YOUR ASSIGNMENT - Reproduce only the lines of the material below that start at the line containing "日本人のみの世帯数, 5: 148657 -> 148538" and stop at the line containing "女(日本人), 9: 175640 -> 175620". Keep both end lines.

SOURCE DATA -

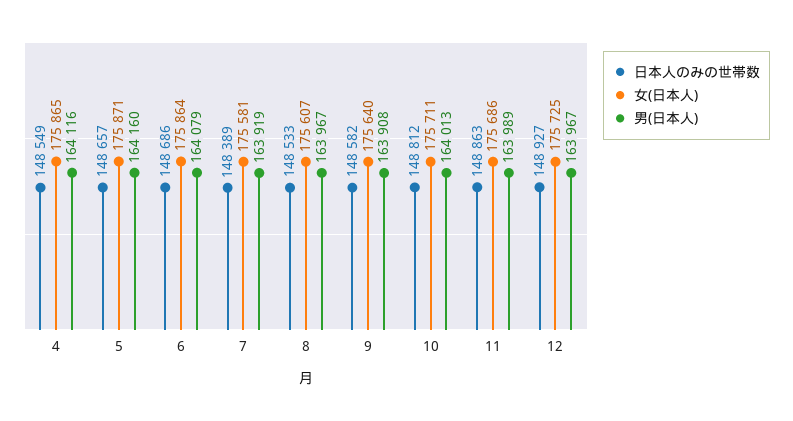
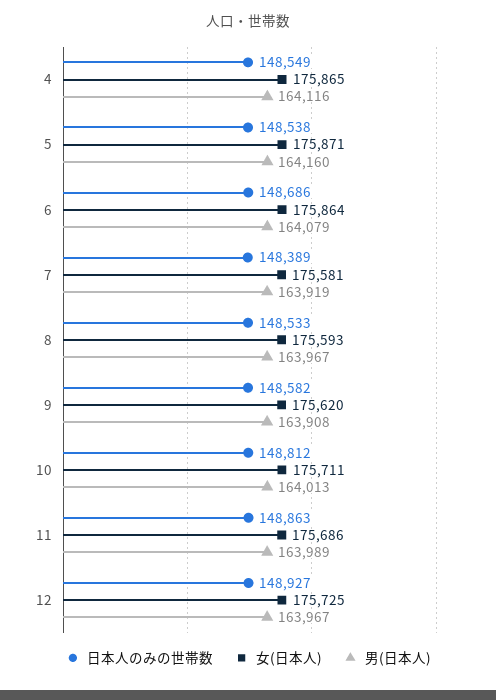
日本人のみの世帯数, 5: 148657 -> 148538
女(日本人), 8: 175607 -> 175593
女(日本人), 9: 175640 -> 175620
* * *
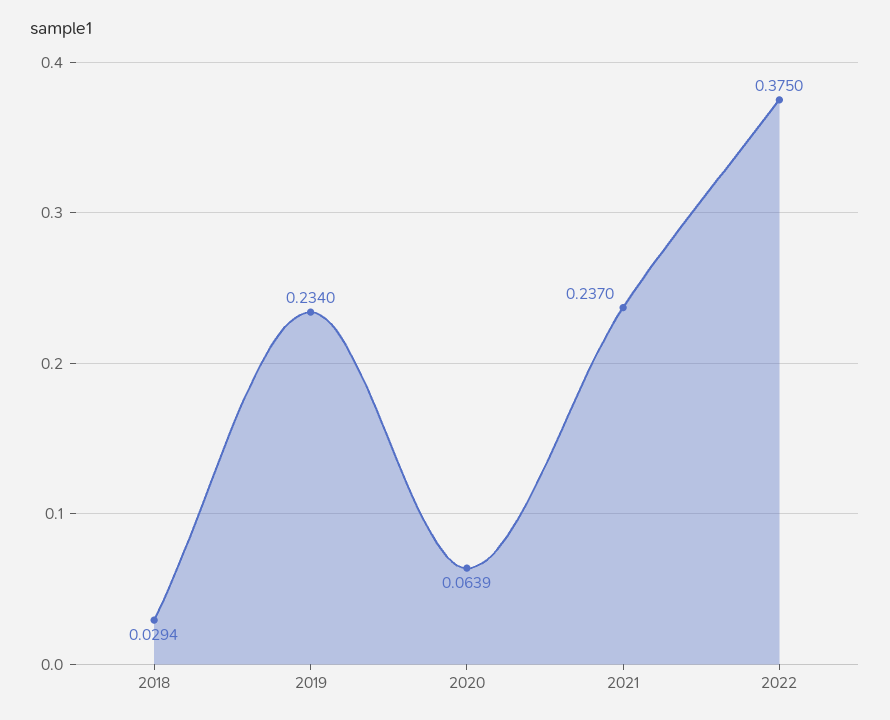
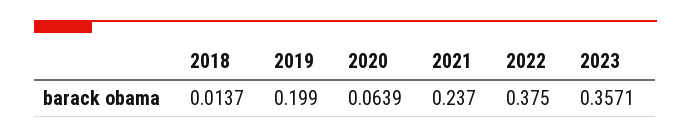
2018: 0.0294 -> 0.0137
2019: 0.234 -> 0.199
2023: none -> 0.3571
---
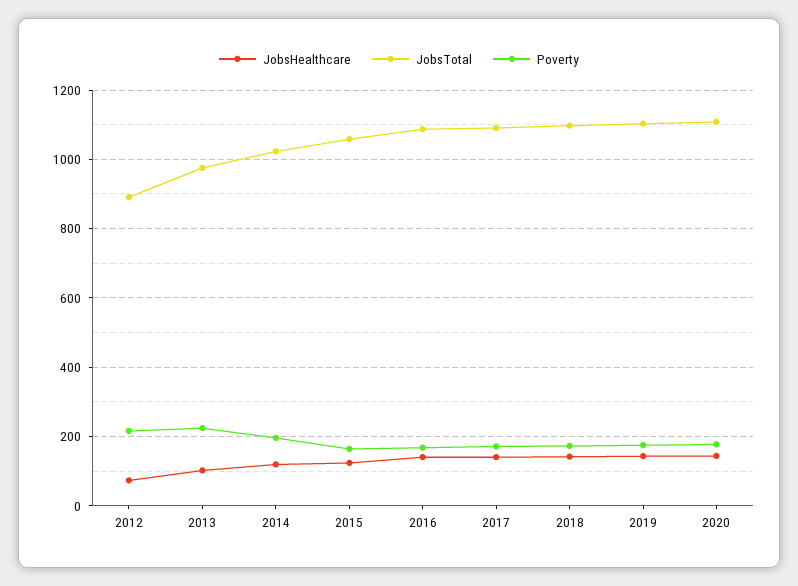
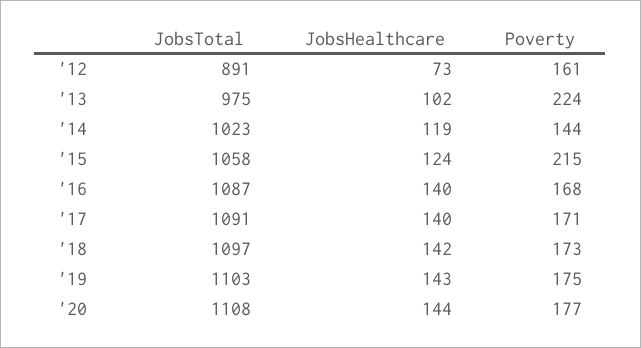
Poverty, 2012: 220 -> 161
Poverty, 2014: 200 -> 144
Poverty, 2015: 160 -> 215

WRITTEN RESPONSE -
日本人のみの世帯数, 5: 148657 -> 148538
女(日本人), 8: 175607 -> 175593
女(日本人), 9: 175640 -> 175620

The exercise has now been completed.